What you will do
Reproduce the entries beneath exactly, without their images.

________________________________________

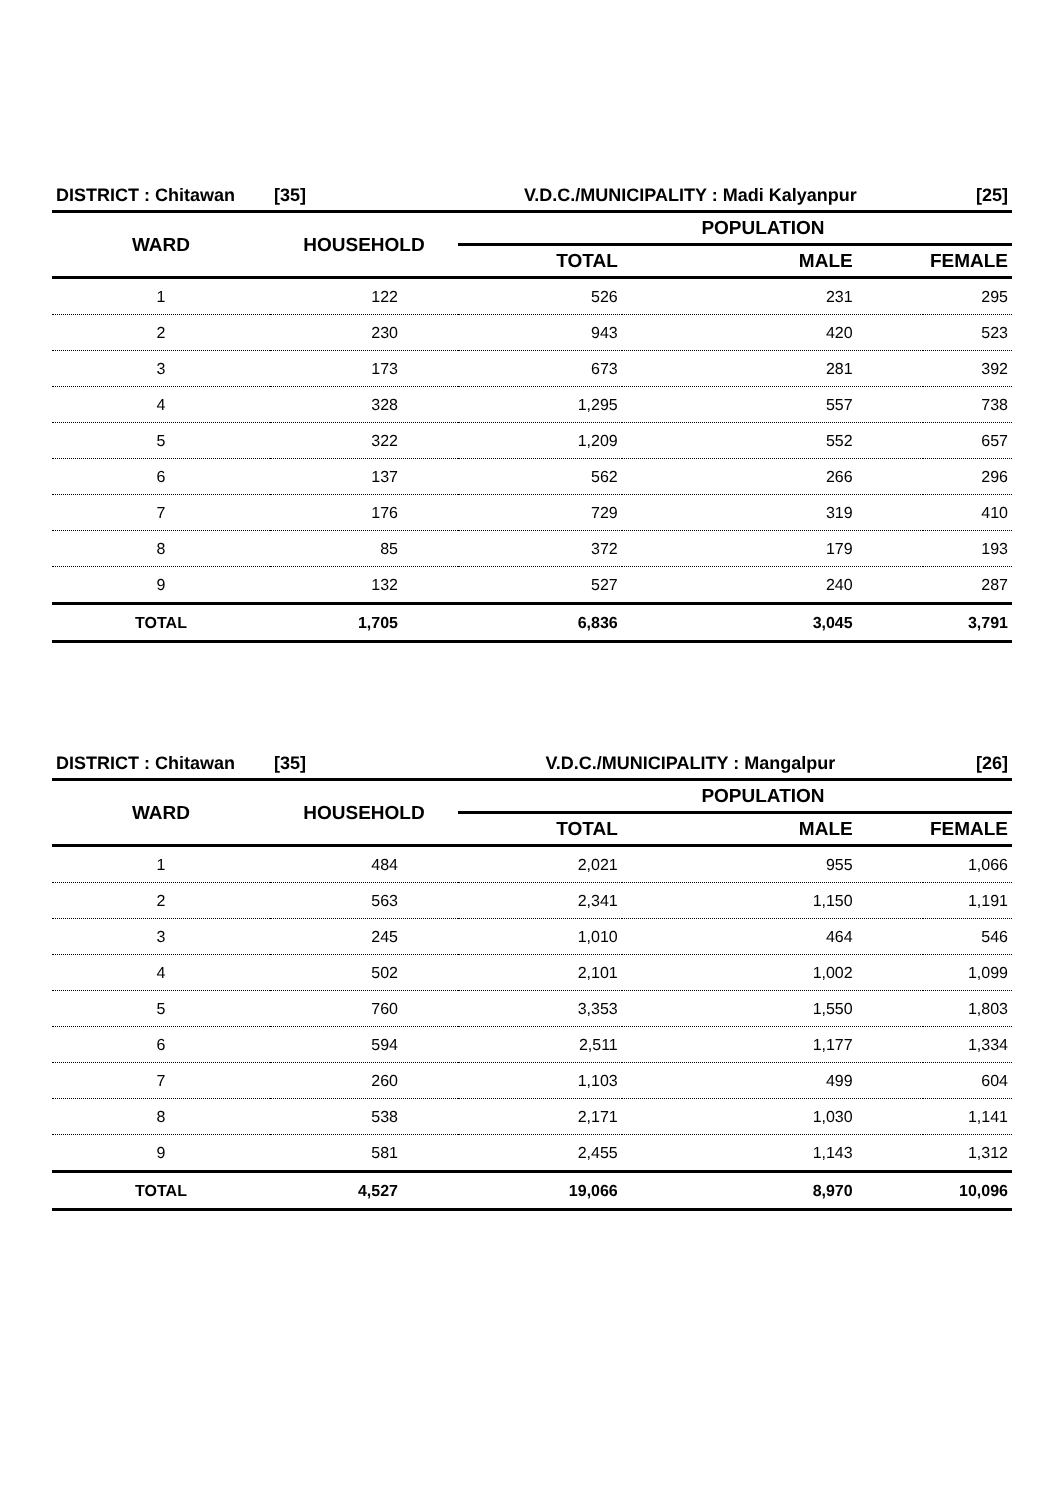| DISTRICT : Chitawan | [35] | V.D.C./MUNICIPALITY : Madi Kalyanpur | | [25] |
| WARD | HOUSEHOLD | POPULATION | | |
| | | TOTAL | MALE | FEMALE |
| 1 | 122 | 526 | 231 | 295 |
| 2 | 230 | 943 | 420 | 523 |
| 3 | 173 | 673 | 281 | 392 |
| 4 | 328 | 1,295 | 557 | 738 |
| 5 | 322 | 1,209 | 552 | 657 |
| 6 | 137 | 562 | 266 | 296 |
| 7 | 176 | 729 | 319 | 410 |
| 8 | 85 | 372 | 179 | 193 |
| 9 | 132 | 527 | 240 | 287 |
| TOTAL | 1,705 | 6,836 | 3,045 | 3,791 |
| DISTRICT : Chitawan | [35] | V.D.C./MUNICIPALITY : Mangalpur | | [26] |
| WARD | HOUSEHOLD | POPULATION | | |
| | | TOTAL | MALE | FEMALE |
| 1 | 484 | 2,021 | 955 | 1,066 |
| 2 | 563 | 2,341 | 1,150 | 1,191 |
| 3 | 245 | 1,010 | 464 | 546 |
| 4 | 502 | 2,101 | 1,002 | 1,099 |
| 5 | 760 | 3,353 | 1,550 | 1,803 |
| 6 | 594 | 2,511 | 1,177 | 1,334 |
| 7 | 260 | 1,103 | 499 | 604 |
| 8 | 538 | 2,171 | 1,030 | 1,141 |
| 9 | 581 | 2,455 | 1,143 | 1,312 |
| TOTAL | 4,527 | 19,066 | 8,970 | 10,096 |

________________________________________

Solution for this problem
| DISTRICT : Chitawan | [35] | V.D.C./MUNICIPALITY : Madi Kalyanpur | | [25] |
| WARD | HOUSEHOLD | POPULATION | | |
| | | TOTAL | MALE | FEMALE |
| 1 | 122 | 526 | 231 | 295 |
| 2 | 230 | 943 | 420 | 523 |
| 3 | 173 | 673 | 281 | 392 |
| 4 | 328 | 1,295 | 557 | 738 |
| 5 | 322 | 1,209 | 552 | 657 |
| 6 | 137 | 562 | 266 | 296 |
| 7 | 176 | 729 | 319 | 410 |
| 8 | 85 | 372 | 179 | 193 |
| 9 | 132 | 527 | 240 | 287 |
| TOTAL | 1,705 | 6,836 | 3,045 | 3,791 |
| DISTRICT : Chitawan | [35] | V.D.C./MUNICIPALITY : Mangalpur | | [26] |
| WARD | HOUSEHOLD | POPULATION | | |
| | | TOTAL | MALE | FEMALE |
| 1 | 484 | 2,021 | 955 | 1,066 |
| 2 | 563 | 2,341 | 1,150 | 1,191 |
| 3 | 245 | 1,010 | 464 | 546 |
| 4 | 502 | 2,101 | 1,002 | 1,099 |
| 5 | 760 | 3,353 | 1,550 | 1,803 |
| 6 | 594 | 2,511 | 1,177 | 1,334 |
| 7 | 260 | 1,103 | 499 | 604 |
| 8 | 538 | 2,171 | 1,030 | 1,141 |
| 9 | 581 | 2,455 | 1,143 | 1,312 |
| TOTAL | 4,527 | 19,066 | 8,970 | 10,096 |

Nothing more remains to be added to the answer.